Data provided:
---------------

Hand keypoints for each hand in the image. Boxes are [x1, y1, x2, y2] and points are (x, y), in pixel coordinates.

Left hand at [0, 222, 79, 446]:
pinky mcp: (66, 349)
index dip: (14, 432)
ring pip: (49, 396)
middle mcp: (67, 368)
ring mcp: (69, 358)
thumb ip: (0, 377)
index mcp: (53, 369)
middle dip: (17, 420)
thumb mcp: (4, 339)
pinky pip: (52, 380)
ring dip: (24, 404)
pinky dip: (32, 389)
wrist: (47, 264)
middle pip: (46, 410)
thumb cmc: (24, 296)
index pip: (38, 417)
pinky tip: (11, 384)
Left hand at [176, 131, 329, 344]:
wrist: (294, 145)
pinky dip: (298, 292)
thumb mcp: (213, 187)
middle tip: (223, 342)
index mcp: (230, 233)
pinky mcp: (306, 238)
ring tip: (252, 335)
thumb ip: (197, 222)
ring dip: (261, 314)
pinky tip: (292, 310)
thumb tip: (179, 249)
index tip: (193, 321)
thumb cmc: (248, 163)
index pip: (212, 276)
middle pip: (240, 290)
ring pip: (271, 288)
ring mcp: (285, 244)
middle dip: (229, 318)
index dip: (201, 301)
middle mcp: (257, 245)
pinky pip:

---------------

Exercise objective:
Lines with the word "ring": how many are there in the material? Answer with the number alone.

Solution:
7